“Para que la droga no llegue a tus hijos” (bis)

El Financiero

Por fin se publicó un resumen de prensa de la Encuesta de Consumo de Drogas Ilícitas, Alcohol y Tabaco de 2016. El estudio anterior, aún denominado de adicciones, se levantó en 2011 y se divulgó en 2012; la Comisión Nacional contra las Adicciones (Conadic) se tardó cinco años en entregar datos nuevos. Suponiendo que la pesquisa se realizó con la misma metodología y seriedad (o falta de ella) que en los levantamientos anteriores, se entiende que el gobierno se haya colgado tanto.

Primer dato: entre 2011 y 2016, el número de personas que reconocieron haber consumido drogas ilícitas por lo menos una vez en la vida pasó de 5.7 millones a 8.4 millones, un incremento de 47%. Si recordamos que en estos cinco años la población mexicana de 12 a 65 años de edad aumentó entre 9 y 10 por ciento, tenemos un crecimiento de aproximadamente 6% al año. Se trata de una tasa importante, pero no alarmante, que revela que los supuestos esfuerzos enormes de este gobierno y del anterior para que “la droga no llegue a tus hijos” han sido por completo fútiles. Casi 200 mil muertos, probablemente 100 mil millones de dólares de gasto adicional, 30 mil desaparecidos y un desprestigio internacional incalculable, a cambio de un incremento en el uso de drogas apenas inercial. ¡Qué gran idea!

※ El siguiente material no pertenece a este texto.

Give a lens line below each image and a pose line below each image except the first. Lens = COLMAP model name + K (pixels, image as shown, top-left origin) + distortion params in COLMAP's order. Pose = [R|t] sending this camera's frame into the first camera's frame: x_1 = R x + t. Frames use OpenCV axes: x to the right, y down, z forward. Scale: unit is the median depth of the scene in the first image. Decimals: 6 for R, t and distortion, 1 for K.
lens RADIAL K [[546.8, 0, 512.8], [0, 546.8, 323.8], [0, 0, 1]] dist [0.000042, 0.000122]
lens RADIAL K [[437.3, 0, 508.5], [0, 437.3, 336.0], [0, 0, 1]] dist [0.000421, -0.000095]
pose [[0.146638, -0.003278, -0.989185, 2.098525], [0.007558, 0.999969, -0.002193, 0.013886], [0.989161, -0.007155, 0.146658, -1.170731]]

Pero más importante: nuestra propensión por las drogas es… muy inferior a la de países más ricos… y más pobres. Nuestra incidencia –personas que hayan probado drogas ilícitas por lo menos una vez en su vida– es de 6.7%, según esta última encuesta. El promedio mundial, de acuerdo con la Oficina de la ONU en Viena, en 2015, fue de 5.3%. En Estados Unidos y Canadá, la tasa fue de 20.3%; más del triple de México. En América Latina –sin México– la cifra alcanzó 15.8% en 2015; en Europa, 8.1%.

En otras palabras, México se encuentra muy por debajo de los niveles de consumo de drogas de otras regiones del mundo, más prósperas o menos. Si nos fuéramos a otros indicadores, como por ejemplo el número de personas que haya consumido estupefacientes ilícitos por lo menos una vez durante el último año, las comparaciones serían iguales. México es un pequeño consumidor, sobre todo dado su PIB per cápita (el segundo de América Latina), las dimensiones de su clase media, su cercanía a Estados Unidos, y la magnitud del turismo norteamericano en el país.

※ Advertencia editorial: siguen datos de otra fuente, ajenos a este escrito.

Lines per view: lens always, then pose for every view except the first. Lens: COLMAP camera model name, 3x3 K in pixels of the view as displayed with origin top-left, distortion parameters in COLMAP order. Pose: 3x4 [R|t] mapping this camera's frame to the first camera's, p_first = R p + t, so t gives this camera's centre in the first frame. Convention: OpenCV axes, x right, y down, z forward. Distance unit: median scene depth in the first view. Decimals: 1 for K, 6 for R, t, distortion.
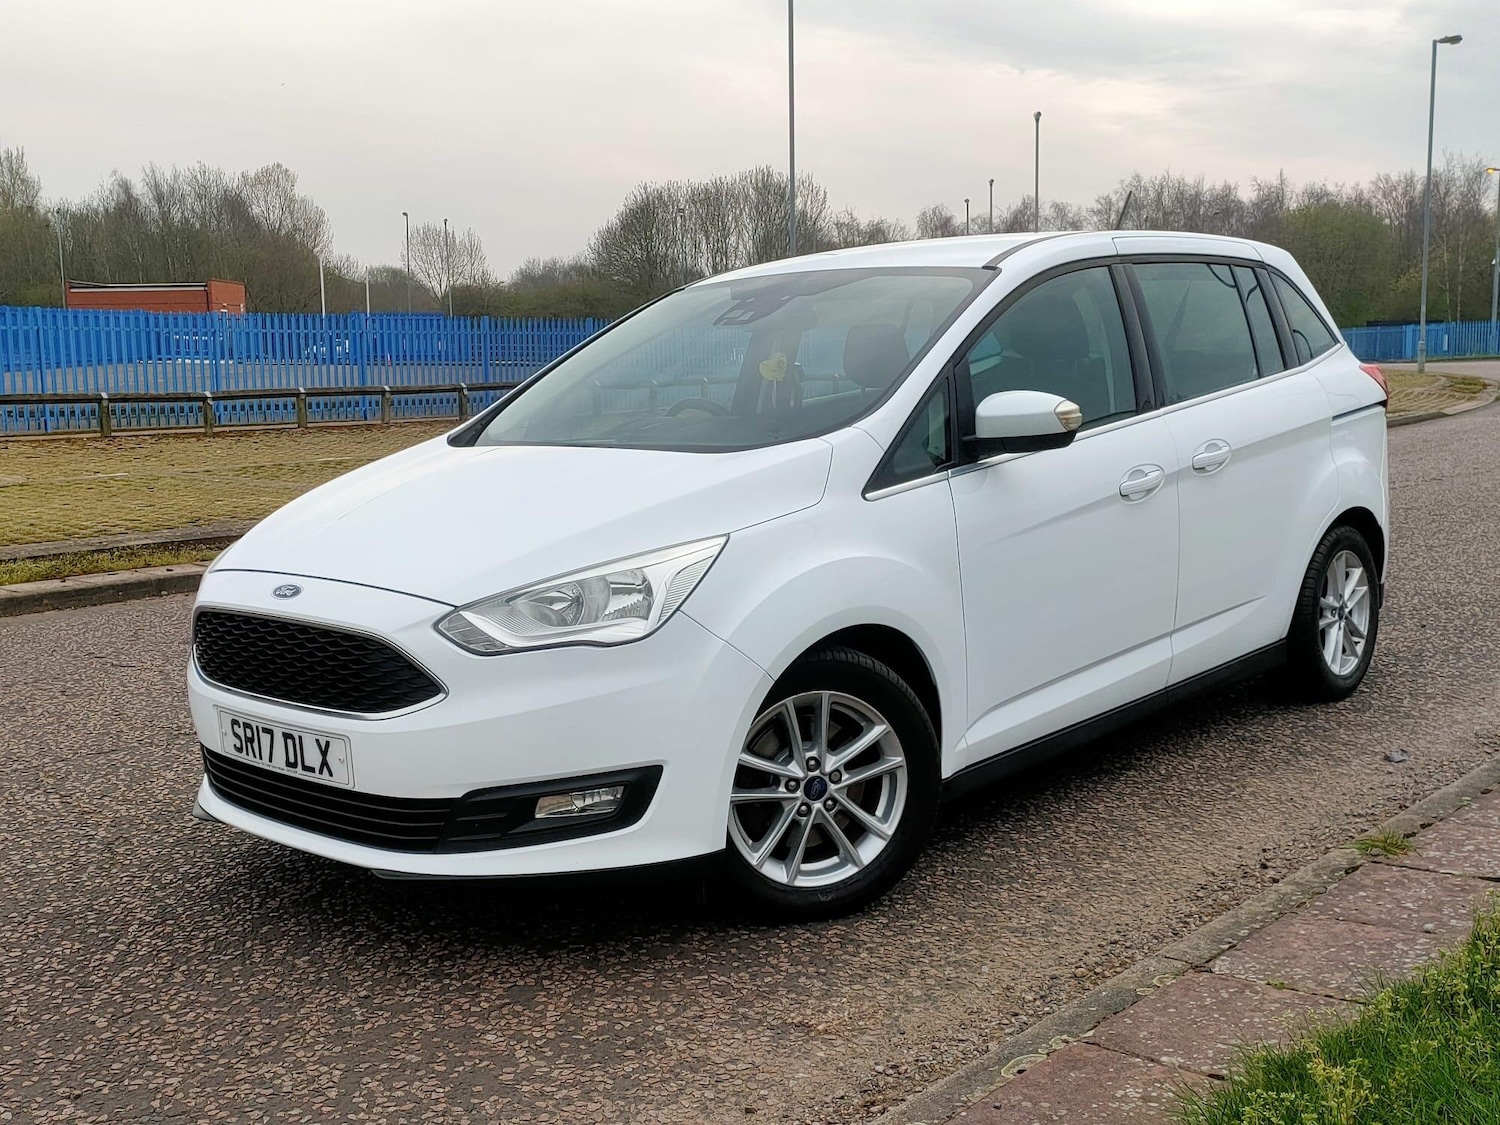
lens RADIAL K [[1600.8, 0, 746.4], [0, 1600.8, 601.4], [0, 0, 1]] dist [0.050351, -0.004917]
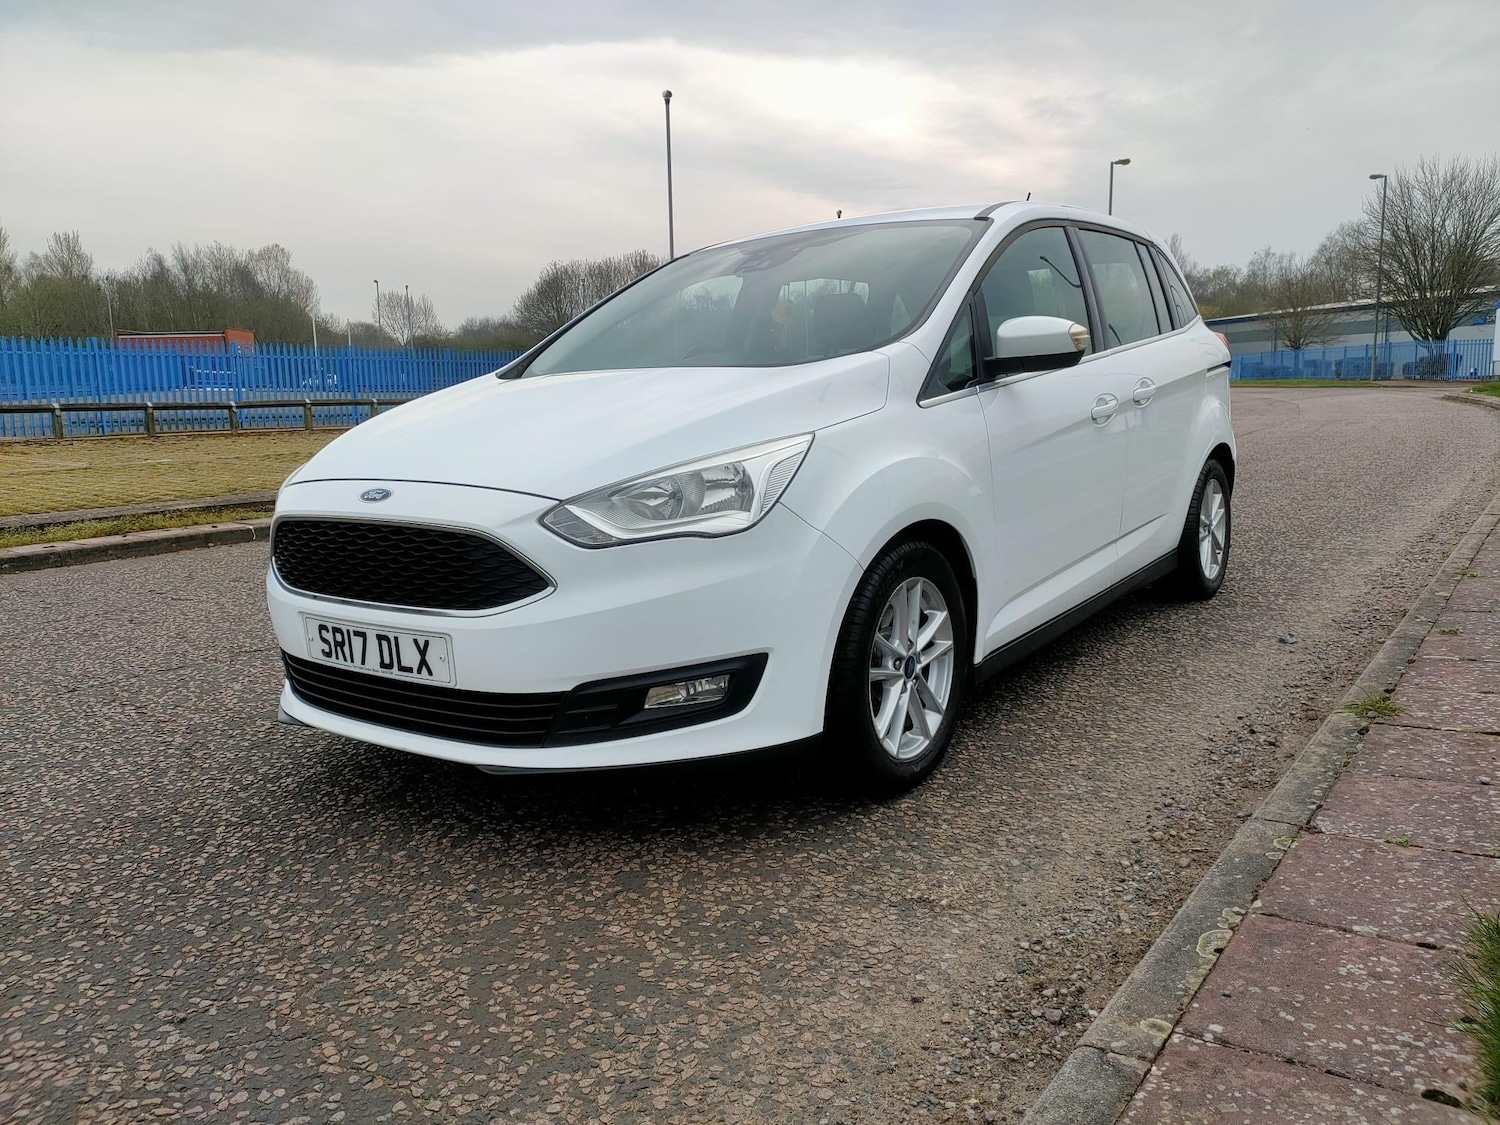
lens RADIAL K [[1092.7, 0, 751.9], [0, 1092.7, 595.1], [0, 0, 1]] dist [0.085301, -0.117076]
pose [[0.992817, -0.021240, 0.117744, -0.130595], [0.017897, 0.999408, 0.029374, 0.040257], [-0.118298, -0.027055, 0.992609, 0.277422]]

Que estos promedios escondan innumerables tragedias humanas y familiares, ni duda cabe. Que haya cifras desglosadas –jóvenes, mujeres, habitantes fronterizos, etc.– donde los incrementos son mayores, también. Y por último, que entre usuarios una vez en la vida, durante el último año figuren un número importante de adictos, desde luego que es cierto. La pregunta no es esa.

Sobre lo que conviene interrogarse como sociedad –y no como interlocutores individuales de interminables anécdotas– es si el costo de la guerra contra las drogas se justifica a nombre de estos grados absolutos de consumo, o de estas tasas anuales de crecimiento. Por supuesto que no se trata de la única justificación esgrimida por sus partidarios, sinceros o tontos útiles. Pero es una justificación que no vale gran cosa, ni por un lado ni por el otro. Si recordamos que el mes de mayo fue el más violento de la historia reciente de México –desde 1997– habría razones para dudar si el pretexto del combate a la violencia sí vale como excusa. Parece que no.